Miroir de nos peines BD

Après Au-revoir là-haut et Couleurs de l’incendie, c’est le dernier tome de la trilogie de Pierre Lemaître qui est une nouvelle fois adapté en format graphique par Christian de Metter. Ce 3e volume nous plonge en avril 1940. On y retrouve Louise, la petite voisine d’Albert et Edouard dans Au revoir là-haut. Vingt ans plus tard, elle est devenue une jeune femme indépendante et solitaire. Institutrice, elle travaille aussi comme serveuse dans le restaurant de Monsieur Jules. Un jour, un médecin habitué de l’établissement lui propose une forte somme d’argent à une seule condition, la voir nue. Louise accepte, mais la rencontre ne va pas se dérouler comme prévu… Et la découverte d’un lourd secret familial va l’amener à se jeter sur les routes d’une France en pleine débâcle.

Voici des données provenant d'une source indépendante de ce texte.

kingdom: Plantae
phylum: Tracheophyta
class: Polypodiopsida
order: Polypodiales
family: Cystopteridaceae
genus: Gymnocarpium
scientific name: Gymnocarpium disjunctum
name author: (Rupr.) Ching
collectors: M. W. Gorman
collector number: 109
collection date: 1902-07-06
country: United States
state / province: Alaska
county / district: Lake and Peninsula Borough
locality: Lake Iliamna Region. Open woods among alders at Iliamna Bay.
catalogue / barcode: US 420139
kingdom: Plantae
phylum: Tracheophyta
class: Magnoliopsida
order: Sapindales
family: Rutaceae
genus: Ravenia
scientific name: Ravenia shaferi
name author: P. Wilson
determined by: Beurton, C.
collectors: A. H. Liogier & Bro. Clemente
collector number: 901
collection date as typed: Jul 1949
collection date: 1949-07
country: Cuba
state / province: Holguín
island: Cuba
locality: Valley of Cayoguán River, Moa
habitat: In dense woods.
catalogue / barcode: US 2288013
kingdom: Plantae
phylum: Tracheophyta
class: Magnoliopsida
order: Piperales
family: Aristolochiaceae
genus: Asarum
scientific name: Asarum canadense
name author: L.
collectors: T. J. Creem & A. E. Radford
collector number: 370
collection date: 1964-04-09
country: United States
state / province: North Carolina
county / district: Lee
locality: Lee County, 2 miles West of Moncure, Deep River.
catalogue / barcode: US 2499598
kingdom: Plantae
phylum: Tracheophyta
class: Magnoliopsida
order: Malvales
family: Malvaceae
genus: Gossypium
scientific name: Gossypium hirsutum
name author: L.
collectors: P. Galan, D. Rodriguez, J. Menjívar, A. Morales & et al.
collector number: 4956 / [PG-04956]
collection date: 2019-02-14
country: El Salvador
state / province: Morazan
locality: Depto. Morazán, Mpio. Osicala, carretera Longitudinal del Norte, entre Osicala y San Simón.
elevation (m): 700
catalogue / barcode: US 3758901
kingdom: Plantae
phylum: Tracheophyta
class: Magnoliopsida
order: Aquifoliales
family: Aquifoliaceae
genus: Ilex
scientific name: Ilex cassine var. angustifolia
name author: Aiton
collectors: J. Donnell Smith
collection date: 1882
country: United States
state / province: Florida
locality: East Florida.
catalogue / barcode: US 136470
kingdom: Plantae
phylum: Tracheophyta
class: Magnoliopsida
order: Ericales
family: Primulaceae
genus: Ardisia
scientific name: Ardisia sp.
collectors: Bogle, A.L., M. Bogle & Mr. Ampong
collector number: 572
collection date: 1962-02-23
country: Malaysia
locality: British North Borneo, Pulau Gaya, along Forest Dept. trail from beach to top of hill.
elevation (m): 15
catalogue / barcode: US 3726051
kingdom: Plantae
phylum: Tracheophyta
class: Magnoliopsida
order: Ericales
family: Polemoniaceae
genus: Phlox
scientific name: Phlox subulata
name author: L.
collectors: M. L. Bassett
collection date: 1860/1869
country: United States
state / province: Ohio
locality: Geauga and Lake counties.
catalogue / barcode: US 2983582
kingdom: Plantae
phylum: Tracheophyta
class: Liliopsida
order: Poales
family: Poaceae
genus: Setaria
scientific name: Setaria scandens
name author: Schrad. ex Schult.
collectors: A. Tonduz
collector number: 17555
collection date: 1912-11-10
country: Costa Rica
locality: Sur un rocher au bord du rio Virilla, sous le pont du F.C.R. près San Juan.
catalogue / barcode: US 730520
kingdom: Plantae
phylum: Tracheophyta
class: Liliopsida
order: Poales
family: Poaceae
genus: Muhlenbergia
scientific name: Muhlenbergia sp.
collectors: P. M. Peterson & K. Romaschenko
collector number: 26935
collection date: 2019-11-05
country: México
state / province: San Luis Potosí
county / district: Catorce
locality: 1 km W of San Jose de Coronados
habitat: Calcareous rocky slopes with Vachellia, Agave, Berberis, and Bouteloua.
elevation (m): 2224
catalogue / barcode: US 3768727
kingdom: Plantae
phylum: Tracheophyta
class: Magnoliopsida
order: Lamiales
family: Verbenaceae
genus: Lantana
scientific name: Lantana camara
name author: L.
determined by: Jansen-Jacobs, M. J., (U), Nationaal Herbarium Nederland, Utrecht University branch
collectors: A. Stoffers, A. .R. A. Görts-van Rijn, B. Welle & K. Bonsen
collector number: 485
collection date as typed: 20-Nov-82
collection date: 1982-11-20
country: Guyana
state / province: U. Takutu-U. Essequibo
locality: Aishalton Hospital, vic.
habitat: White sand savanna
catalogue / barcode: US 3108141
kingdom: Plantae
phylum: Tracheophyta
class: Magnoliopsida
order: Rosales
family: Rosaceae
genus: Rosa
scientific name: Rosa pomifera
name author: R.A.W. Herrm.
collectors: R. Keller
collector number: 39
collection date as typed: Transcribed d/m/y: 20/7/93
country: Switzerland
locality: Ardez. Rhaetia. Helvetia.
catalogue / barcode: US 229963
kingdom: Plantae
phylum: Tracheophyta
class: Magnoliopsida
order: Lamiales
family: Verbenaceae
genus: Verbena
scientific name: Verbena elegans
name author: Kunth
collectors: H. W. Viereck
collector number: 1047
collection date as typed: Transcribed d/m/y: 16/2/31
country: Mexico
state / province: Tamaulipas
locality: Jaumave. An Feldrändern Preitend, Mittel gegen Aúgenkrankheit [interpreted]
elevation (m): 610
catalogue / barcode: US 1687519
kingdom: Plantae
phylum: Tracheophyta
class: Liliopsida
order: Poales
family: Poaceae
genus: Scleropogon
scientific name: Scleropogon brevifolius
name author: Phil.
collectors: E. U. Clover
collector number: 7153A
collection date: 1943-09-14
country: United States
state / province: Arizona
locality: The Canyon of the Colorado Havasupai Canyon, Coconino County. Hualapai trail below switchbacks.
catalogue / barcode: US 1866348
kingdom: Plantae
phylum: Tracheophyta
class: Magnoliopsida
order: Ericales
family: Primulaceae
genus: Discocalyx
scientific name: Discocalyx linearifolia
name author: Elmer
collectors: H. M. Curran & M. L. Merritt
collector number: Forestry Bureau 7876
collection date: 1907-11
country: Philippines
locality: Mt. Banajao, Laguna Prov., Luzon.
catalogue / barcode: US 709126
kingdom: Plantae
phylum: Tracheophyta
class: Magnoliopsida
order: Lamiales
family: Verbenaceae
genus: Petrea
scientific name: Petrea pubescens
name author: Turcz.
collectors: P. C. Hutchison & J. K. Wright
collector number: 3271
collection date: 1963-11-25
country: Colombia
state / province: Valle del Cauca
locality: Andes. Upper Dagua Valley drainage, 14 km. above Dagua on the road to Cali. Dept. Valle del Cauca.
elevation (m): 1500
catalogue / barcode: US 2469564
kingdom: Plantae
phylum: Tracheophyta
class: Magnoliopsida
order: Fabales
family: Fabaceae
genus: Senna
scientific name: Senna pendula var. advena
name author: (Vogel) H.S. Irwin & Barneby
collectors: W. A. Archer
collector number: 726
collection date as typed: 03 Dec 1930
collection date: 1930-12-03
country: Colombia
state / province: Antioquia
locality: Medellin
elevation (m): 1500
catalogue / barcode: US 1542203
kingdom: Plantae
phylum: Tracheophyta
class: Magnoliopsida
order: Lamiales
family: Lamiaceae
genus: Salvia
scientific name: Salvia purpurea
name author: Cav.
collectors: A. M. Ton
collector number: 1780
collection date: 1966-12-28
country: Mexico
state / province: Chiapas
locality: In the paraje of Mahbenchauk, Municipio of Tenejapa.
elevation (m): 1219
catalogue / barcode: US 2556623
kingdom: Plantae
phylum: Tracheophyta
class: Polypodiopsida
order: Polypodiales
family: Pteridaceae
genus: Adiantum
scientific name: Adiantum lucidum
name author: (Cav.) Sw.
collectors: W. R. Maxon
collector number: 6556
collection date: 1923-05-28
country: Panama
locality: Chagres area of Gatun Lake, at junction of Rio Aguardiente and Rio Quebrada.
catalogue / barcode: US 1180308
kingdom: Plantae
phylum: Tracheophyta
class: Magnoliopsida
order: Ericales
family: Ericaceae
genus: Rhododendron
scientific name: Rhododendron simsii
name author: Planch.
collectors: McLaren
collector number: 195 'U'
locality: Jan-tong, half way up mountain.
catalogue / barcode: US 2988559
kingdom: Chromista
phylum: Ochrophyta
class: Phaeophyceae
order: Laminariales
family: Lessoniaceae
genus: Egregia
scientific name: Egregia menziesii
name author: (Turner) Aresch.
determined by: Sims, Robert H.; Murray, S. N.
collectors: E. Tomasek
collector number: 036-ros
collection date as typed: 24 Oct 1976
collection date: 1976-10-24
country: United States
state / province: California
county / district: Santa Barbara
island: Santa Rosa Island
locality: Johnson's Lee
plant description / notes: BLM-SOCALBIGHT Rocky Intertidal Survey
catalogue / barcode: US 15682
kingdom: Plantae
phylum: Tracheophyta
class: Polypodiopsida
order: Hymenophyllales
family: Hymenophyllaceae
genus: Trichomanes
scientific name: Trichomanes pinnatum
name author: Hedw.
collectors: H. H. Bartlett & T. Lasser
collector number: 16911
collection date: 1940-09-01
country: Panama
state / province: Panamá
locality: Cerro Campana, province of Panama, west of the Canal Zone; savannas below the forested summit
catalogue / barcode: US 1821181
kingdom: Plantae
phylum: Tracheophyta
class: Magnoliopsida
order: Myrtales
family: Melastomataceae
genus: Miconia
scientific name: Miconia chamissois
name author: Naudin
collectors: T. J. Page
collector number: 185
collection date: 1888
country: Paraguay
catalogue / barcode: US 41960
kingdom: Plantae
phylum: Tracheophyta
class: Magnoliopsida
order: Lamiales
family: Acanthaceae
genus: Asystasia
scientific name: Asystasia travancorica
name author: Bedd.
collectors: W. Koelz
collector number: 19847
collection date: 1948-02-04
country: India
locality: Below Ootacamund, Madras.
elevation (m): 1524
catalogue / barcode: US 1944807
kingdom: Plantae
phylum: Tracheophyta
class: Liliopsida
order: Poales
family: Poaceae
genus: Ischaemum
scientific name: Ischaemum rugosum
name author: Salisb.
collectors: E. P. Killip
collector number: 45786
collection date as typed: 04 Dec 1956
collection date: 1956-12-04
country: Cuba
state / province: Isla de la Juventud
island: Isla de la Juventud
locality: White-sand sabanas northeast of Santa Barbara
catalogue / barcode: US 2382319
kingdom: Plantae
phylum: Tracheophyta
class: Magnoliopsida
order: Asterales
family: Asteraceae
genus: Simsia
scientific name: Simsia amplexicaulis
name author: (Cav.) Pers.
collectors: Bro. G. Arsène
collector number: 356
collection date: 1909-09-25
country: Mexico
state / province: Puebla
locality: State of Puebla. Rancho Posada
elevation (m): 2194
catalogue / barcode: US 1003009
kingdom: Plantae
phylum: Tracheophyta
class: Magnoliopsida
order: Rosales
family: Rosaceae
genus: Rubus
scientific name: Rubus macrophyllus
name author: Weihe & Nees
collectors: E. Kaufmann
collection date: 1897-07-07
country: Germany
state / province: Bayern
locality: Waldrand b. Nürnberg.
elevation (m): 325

En parallèle de l’histoire de Louise, Miroir de nos peines retrace également la trajectoire de plusieurs autres personnages :  Raoul et Gabriel, deux soldats aux caractères très différents qui vont devoir s’allier, Fernand, un garde-mobile qui veut mettre à l’abri sa femme malade, et Désiré, un escroc charismatique. Avec ses nombreuses ramifications, ce dernier tome n’était sans doute pas le plus facile à adapter. Il est pourtant tout aussi réussi que les précédents ! Christian de Metter respecte parfaitement le travail initial de Pierre Lemaître, en jonglant aisément entre les différentes histoires, jusqu’à ce que les destins des personnages finissent par se croiser. Il apporte en plus sa patte graphique très reconnaissable, avec beaucoup de réalisme, des couleurs sombres, ainsi que des personnages aux traits anguleux et expressifs. Une belle conclusion !

Miroir de nos peines* de Christian de Metter, adapté du roman de Pierre Lemaître, novembre 2023, éditions Rue de Sèvres, 184 pages.